Go through the listing below and list every line with "right".

Provided records

----------------------------------------

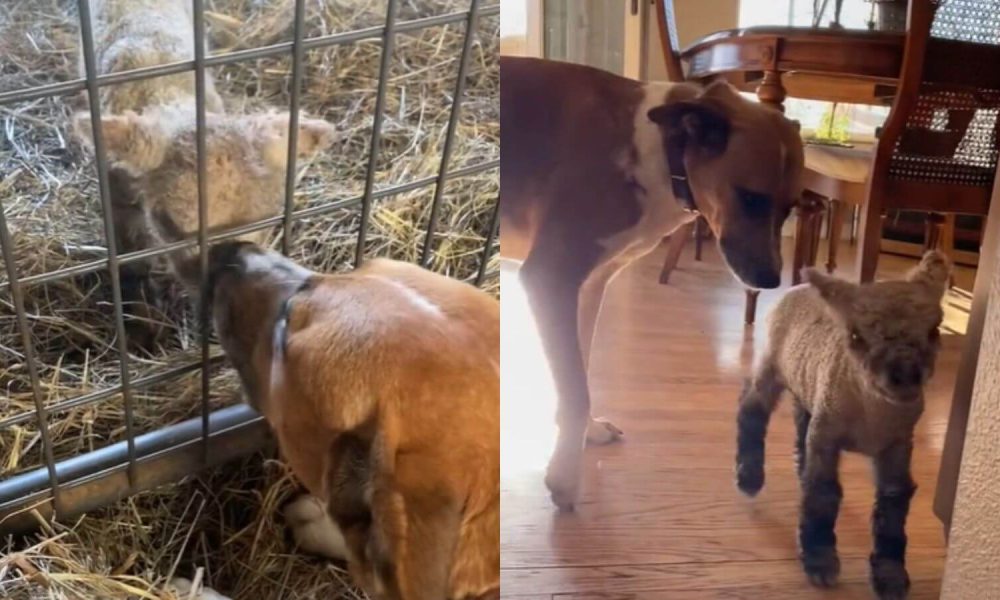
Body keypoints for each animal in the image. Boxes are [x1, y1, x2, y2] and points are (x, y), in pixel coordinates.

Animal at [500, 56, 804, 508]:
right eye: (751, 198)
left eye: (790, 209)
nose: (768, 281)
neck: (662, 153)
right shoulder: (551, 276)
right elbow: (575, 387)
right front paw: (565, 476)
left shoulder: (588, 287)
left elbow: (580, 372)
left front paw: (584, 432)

----------------------------------------

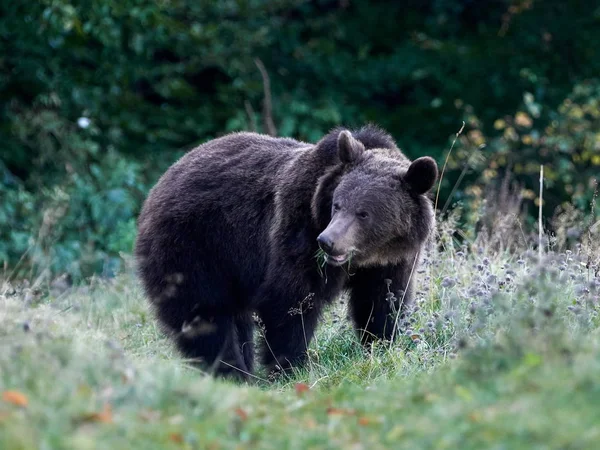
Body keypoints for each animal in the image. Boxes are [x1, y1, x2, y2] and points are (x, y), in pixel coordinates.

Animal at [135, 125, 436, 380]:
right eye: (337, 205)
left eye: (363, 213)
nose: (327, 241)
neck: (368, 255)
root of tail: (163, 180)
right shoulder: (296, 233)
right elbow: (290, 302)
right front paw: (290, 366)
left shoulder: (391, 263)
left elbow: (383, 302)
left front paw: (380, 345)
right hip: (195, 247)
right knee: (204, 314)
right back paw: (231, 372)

----------------------------------------

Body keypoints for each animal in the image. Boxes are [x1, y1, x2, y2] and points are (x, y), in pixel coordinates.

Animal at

----------------------------------------

Reply to the task
right eye: (751, 198)
right shoulder: (551, 276)
right elbow: (575, 387)
right front paw: (565, 476)
right eye: (337, 205)
right shoulder: (296, 233)
right elbow: (290, 302)
right front paw: (290, 366)
right hip: (195, 247)
right knee: (204, 314)
right back paw: (231, 372)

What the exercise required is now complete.